The investigation by the Sacramento field office of the FBI and other agencies worldwide found that Cazes began the site in July 2014 on the dark web, which allows users to purchase virtually any sort of illegal drug, weapon or other items without their identities being detected.
The indictment says the Alpha Bay website had members and associates worldwide, including in Fresno and Merced and that it distributed marijuana, heroin, cocaine, fentanyl and other drugs, as well as stolen and counterfeit goods and computer hacking devices.
The operation was so sophisticated it employed “scam watchers” who monitored the site and a public relations manager “for outreach to the website’s users,” the indictment states.
The violations cited by federal officials include the purchase by an undercover agent of marijuana on Dec. 31, 2015, that was mailed from Merced to Buffalo, and a May 20, 2016, purchase of heroin that was mailed from Brooklyn, N.Y., to Fresno.
Another undercover purchase last October involved shipments of heroin and fentanyl from San Francisco to Fresno, the indictment states.
“As of June 2017, there were approximately 369,000 listings for sale of various illicit goods on the Alpha Bay website, including such hosted categories as “fraud,” “drugs and chemicals,” “counterfeit items,” “weapons,” and “software and malware,” court documents state.
Even with Cazes’ death, federal officials have filed forfeiture documents seeking to seize millions of dollars in property worldwide, including homes, cash and vehicles such as a 2013 Lamborghini and a Porsche Panamera, most of it believed to be in Thailand.

_REQUIRED WORK_.
1 > For each statement about the Alpha Bay news excerpt, answer yes or no, and quote the words from it that decide the answer.
(a) Cazes began the site in July 2014.
(b) The marijuana bought by an undercover agent on Dec. 31, 2015, was mailed from Fresno to Buffalo.
(c) As of June 2017, the site had approximately 369,000 listings for sale.
2 > Please write out the Alpha Bay news excerpt again, everything from "The violations cited" down to "Fresno, the indictment states.", changing "heroin" to "methamphetamine".
None of the entries are needed.

_Rendered images with their source text_.
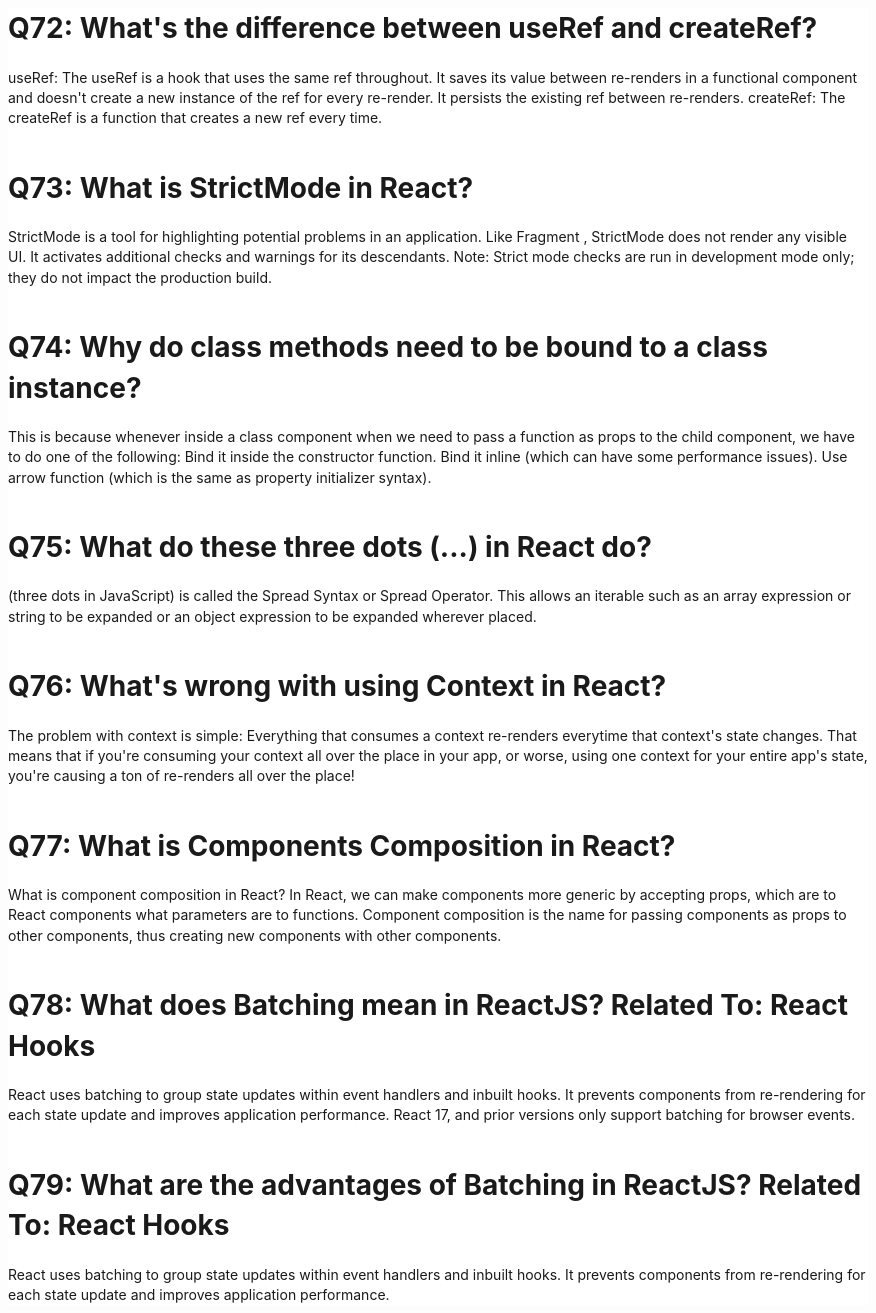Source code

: # Q72: What's the difference between useRef and createRef?  
useRef: The useRef is a hook that uses the same ref throughout. It saves its value between re-renders in a functional component and doesn't create a new instance of the ref for every re-render. It persists the existing ref between re-renders. createRef: The createRef is a function that creates a new ref every time.
# Q73: What is StrictMode in React?  
StrictMode is a tool for highlighting potential problems in an application. Like Fragment , StrictMode does not render any visible UI. It activates additional checks and warnings for its descendants. Note: Strict mode checks are run in development mode only; they do not impact the production build.
# Q74: Why do class methods need to be bound to a class instance?  
This is because whenever inside a class component when we need to pass a function as props to the child component, we have to do one of the following: Bind it inside the constructor function. Bind it inline (which can have some performance issues). Use arrow function (which is the same as property initializer syntax).
# Q75: What do these three dots (...) in React do?  
(three dots in JavaScript) is called the Spread Syntax or Spread Operator. This allows an iterable such as an array expression or string to be expanded or an object expression to be expanded wherever placed.
# Q76: What's wrong with using Context in React?  
The problem with context is simple: Everything that consumes a context re-renders everytime that context's state changes. That means that if you're consuming your context all over the place in your app, or worse, using one context for your entire app's state, you're causing a ton of re-renders all over the place!
# Q77: What is Components Composition in React?  
What is component composition in React? In React, we can make components more generic by accepting props, which are to React components what parameters are to functions. Component composition is the name for passing components as props to other components, thus creating new components with other components.
# Q78: What does Batching mean in ReactJS?  Related To: React Hooks
React uses batching to group state updates within event handlers and inbuilt hooks. It prevents components from re-rendering for each state update and improves application performance. React 17, and prior versions only support batching for browser events.
# Q79: What are the advantages of Batching in ReactJS?  Related To: React Hooks
React uses batching to group state updates within event handlers and inbuilt hooks. It prevents components from re-rendering for each state update and improves application performance.
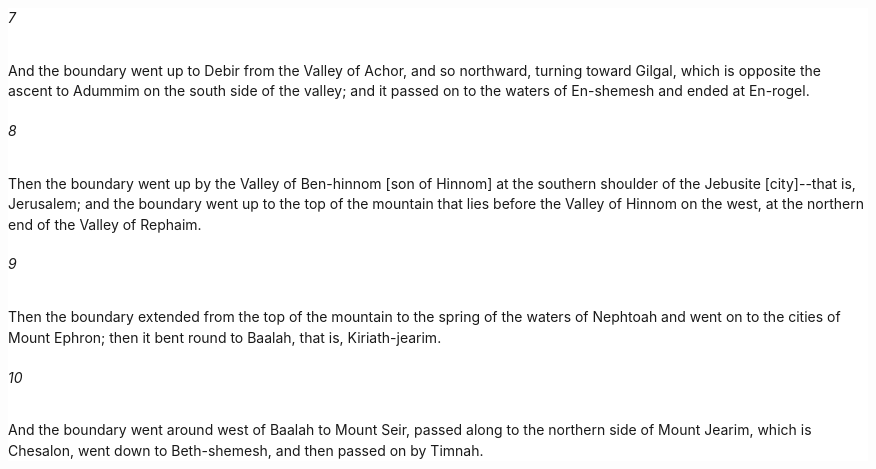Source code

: 
###### 7 






And the boundary went up to Debir from the Valley of Achor, and so northward, turning toward Gilgal, which is opposite the ascent to Adummim on the south side of the valley; and it passed on to the waters of En-shemesh and ended at En-rogel. 













###### 8 






Then the boundary went up by the Valley of Ben-hinnom [son of Hinnom] at the southern shoulder of the Jebusite [city]--that is, Jerusalem; and the boundary went up to the top of the mountain that lies before the Valley of Hinnom on the west, at the northern end of the Valley of Rephaim. 













###### 9 






Then the boundary extended from the top of the mountain to the spring of the waters of Nephtoah and went on to the cities of Mount Ephron; then it bent round to Baalah, that is, Kiriath-jearim. 













###### 10 






And the boundary went around west of Baalah to Mount Seir, passed along to the northern side of Mount Jearim, which is Chesalon, went down to Beth-shemesh, and then passed on by Timnah. 

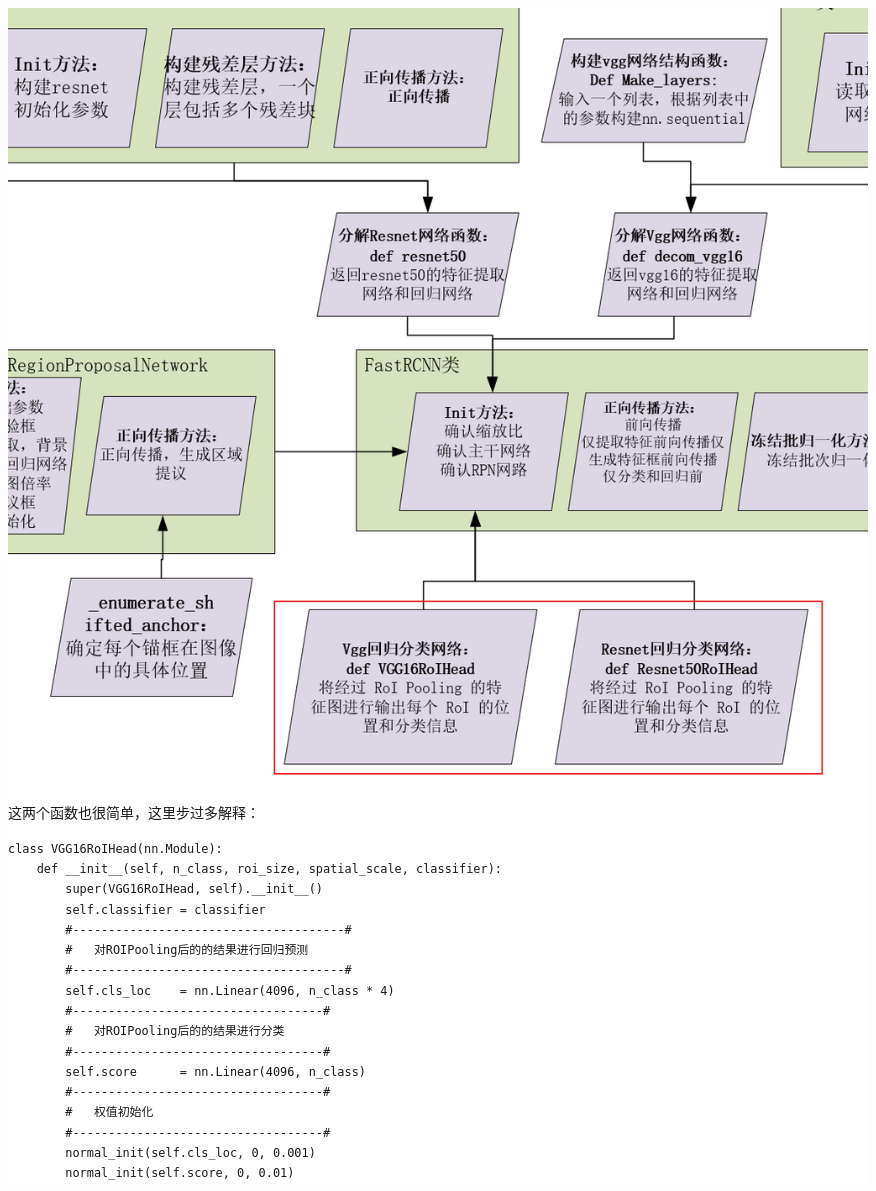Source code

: ![](./10.png)

这两个函数也很简单，这里步过多解释：

    class VGG16RoIHead(nn.Module):
        def __init__(self, n_class, roi_size, spatial_scale, classifier):
            super(VGG16RoIHead, self).__init__()
            self.classifier = classifier
            #--------------------------------------#
            #   对ROIPooling后的的结果进行回归预测
            #--------------------------------------#
            self.cls_loc    = nn.Linear(4096, n_class * 4)
            #-----------------------------------#
            #   对ROIPooling后的的结果进行分类
            #-----------------------------------#
            self.score      = nn.Linear(4096, n_class)
            #-----------------------------------#
            #   权值初始化
            #-----------------------------------#
            normal_init(self.cls_loc, 0, 0.001)
            normal_init(self.score, 0, 0.01)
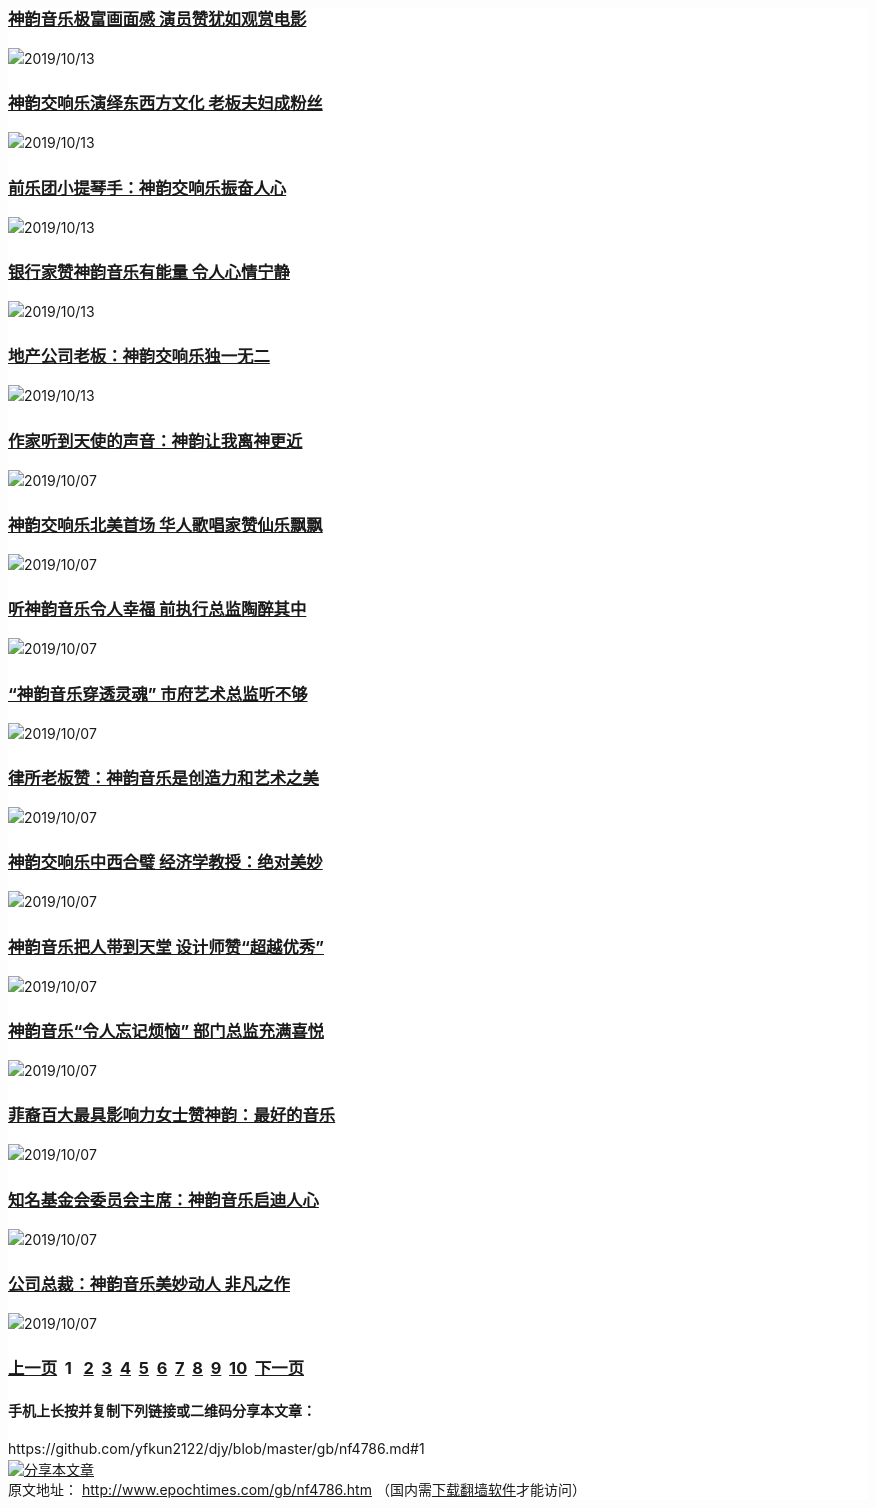 <tr><td><h3><a href="https://github.com/yfkun2122/djy/blob/master/gb/19/10/13/n11584931.md#1" target="_blank">神韵音乐极富画面感 演员赞犹如观赏电影</a><br></h3><p><img src="http://www.epochtimes.com/assets/themes/djy/images/time.gif">2019/10/13</p></td></tr>
<tr><td><h3><a href="https://github.com/yfkun2122/djy/blob/master/gb/19/10/13/n11584773.md#1" target="_blank">神韵交响乐演绎东西方文化 老板夫妇成粉丝</a><br></h3><p><img src="http://www.epochtimes.com/assets/themes/djy/images/time.gif">2019/10/13</p></td></tr>
<tr><td><h3><a href="https://github.com/yfkun2122/djy/blob/master/gb/19/10/13/n11584746.md#1" target="_blank">前乐团小提琴手：神韵交响乐振奋人心</a><br></h3><p><img src="http://www.epochtimes.com/assets/themes/djy/images/time.gif">2019/10/13</p></td></tr>
<tr><td><h3><a href="https://github.com/yfkun2122/djy/blob/master/gb/19/10/13/n11584737.md#1" target="_blank">银行家赞神韵音乐有能量 令人心情宁静</a><br></h3><p><img src="http://www.epochtimes.com/assets/themes/djy/images/time.gif">2019/10/13</p></td></tr>
<tr><td><h3><a href="https://github.com/yfkun2122/djy/blob/master/gb/19/10/13/n11584733.md#1" target="_blank">地产公司老板：神韵交响乐独一无二</a><br></h3><p><img src="http://www.epochtimes.com/assets/themes/djy/images/time.gif">2019/10/13</p></td></tr>
<tr><td><h3><a href="https://github.com/yfkun2122/djy/blob/master/gb/19/10/7/n11572694.md#1" target="_blank">作家听到天使的声音：神韵让我离神更近</a><br></h3><p><img src="http://www.epochtimes.com/assets/themes/djy/images/time.gif">2019/10/07</p></td></tr>
<tr><td><h3><a href="https://github.com/yfkun2122/djy/blob/master/gb/19/10/7/n11572660.md#1" target="_blank">神韵交响乐北美首场 华人歌唱家赞仙乐飘飘</a><br></h3><p><img src="http://www.epochtimes.com/assets/themes/djy/images/time.gif">2019/10/07</p></td></tr>
<tr><td><h3><a href="https://github.com/yfkun2122/djy/blob/master/gb/19/10/7/n11572669.md#1" target="_blank">听神韵音乐令人幸福 前执行总监陶醉其中</a><br></h3><p><img src="http://www.epochtimes.com/assets/themes/djy/images/time.gif">2019/10/07</p></td></tr>
<tr><td><h3><a href="https://github.com/yfkun2122/djy/blob/master/gb/19/10/7/n11572621.md#1" target="_blank">“神韵音乐穿透灵魂” 市府艺术总监听不够</a><br></h3><p><img src="http://www.epochtimes.com/assets/themes/djy/images/time.gif">2019/10/07</p></td></tr>
<tr><td><h3><a href="https://github.com/yfkun2122/djy/blob/master/gb/19/10/7/n11572504.md#1" target="_blank">律所老板赞：神韵音乐是创造力和艺术之美</a><br></h3><p><img src="http://www.epochtimes.com/assets/themes/djy/images/time.gif">2019/10/07</p></td></tr>
<tr><td><h3><a href="https://github.com/yfkun2122/djy/blob/master/gb/19/10/7/n11572512.md#1" target="_blank">神韵交响乐中西合璧 经济学教授：绝对美妙</a><br></h3><p><img src="http://www.epochtimes.com/assets/themes/djy/images/time.gif">2019/10/07</p></td></tr>
<tr><td><h3><a href="https://github.com/yfkun2122/djy/blob/master/gb/19/10/6/n11572342.md#1" target="_blank">神韵音乐把人带到天堂 设计师赞“超越优秀”</a><br></h3><p><img src="http://www.epochtimes.com/assets/themes/djy/images/time.gif">2019/10/07</p></td></tr>
<tr><td><h3><a href="https://github.com/yfkun2122/djy/blob/master/gb/19/10/7/n11572469.md#1" target="_blank">神韵音乐“令人忘记烦恼” 部门总监充满喜悦</a><br></h3><p><img src="http://www.epochtimes.com/assets/themes/djy/images/time.gif">2019/10/07</p></td></tr>
<tr><td><h3><a href="https://github.com/yfkun2122/djy/blob/master/gb/19/10/7/n11572445.md#1" target="_blank">菲裔百大最具影响力女士赞神韵：最好的音乐</a><br></h3><p><img src="http://www.epochtimes.com/assets/themes/djy/images/time.gif">2019/10/07</p></td></tr>
<tr><td><h3><a href="https://github.com/yfkun2122/djy/blob/master/gb/19/10/6/n11572421.md#1" target="_blank">知名基金会委员会主席：神韵音乐启迪人心</a><br></h3><p><img src="http://www.epochtimes.com/assets/themes/djy/images/time.gif">2019/10/07</p></td></tr>
<tr><td><h3><a href="https://github.com/yfkun2122/djy/blob/master/gb/19/10/6/n11572288.md#1" target="_blank">公司总裁：神韵音乐美妙动人 非凡之作</a><br></h3><p><img src="http://www.epochtimes.com/assets/themes/djy/images/time.gif">2019/10/07</p></td></tr>
<tr><td><h3><a href="https://github.com/yfkun2122/djy/blob/master/gb/nf4786.md#1">上一页</a>&nbsp;&nbsp;1 &nbsp;&nbsp;<a href="https://github.com/yfkun2122/djy/blob/master/gb/nf4786_2.md#1">2</a>&nbsp;&nbsp;<a href="https://github.com/yfkun2122/djy/blob/master/gb/nf4786_3.md#1">3</a>&nbsp;&nbsp;<a href="https://github.com/yfkun2122/djy/blob/master/gb/nf4786_4.md#1">4</a>&nbsp;&nbsp;<a href="https://github.com/yfkun2122/djy/blob/master/gb/nf4786_5.md#1">5</a>&nbsp;&nbsp;<a href="https://github.com/yfkun2122/djy/blob/master/gb/nf4786_6.md#1">6</a>&nbsp;&nbsp;<a href="https://github.com/yfkun2122/djy/blob/master/gb/nf4786_7.md#1">7</a>&nbsp;&nbsp;<a href="https://github.com/yfkun2122/djy/blob/master/gb/nf4786_8.md#1">8</a>&nbsp;&nbsp;<a href="https://github.com/yfkun2122/djy/blob/master/gb/nf4786_9.md#1">9</a>&nbsp;&nbsp;<a href="https://github.com/yfkun2122/djy/blob/master/gb/nf4786_10.md#1">10</a>&nbsp;&nbsp;<a href="https://github.com/yfkun2122/djy/blob/master/gb/nf4786_2.md#1">下一页</a></h3></td></tr>
</table><h4>手机上长按并复制下列链接或二维码分享本文章：</h4>https://github.com/yfkun2122/djy/blob/master/gb/nf4786.md#1<br><a href="https://github.com/yfkun2122/djy/blob/master/gb/nf4786.md#1"><img src="http://d1p1.ip.zn2.us/v.php?action=qrcode&url=https://github.com/yfkun2122/djy/blob/master/gb/nf4786.md%231" title="分享本文章"></a><br>原文地址： <a href="http://www.epochtimes.com/gb/nf4786.htm">http://www.epochtimes.com/gb/nf4786.htm</a>    （国内需<a href="https://git.io/JesJV">下载翻墙软件</a>才能访问）</p>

_SOLUTIONS BY TASK_.
1 >
(a) Yes: "Cazes began the site in July 2014 on the dark web"
(b) No: "mailed from Merced to Buffalo"
(c) Yes: "there were approximately 369,000 listings for sale of various illicit goods on the Alpha Bay website"

2 >
The violations cited by federal officials include the purchase by an undercover agent of marijuana on Dec. 31, 2015, that was mailed from Merced to Buffalo, and a May 20, 2016, purchase of methamphetamine that was mailed from Brooklyn, N.Y., to Fresno.
Another undercover purchase last October involved shipments of methamphetamine and fentanyl from San Francisco to Fresno, the indictment states.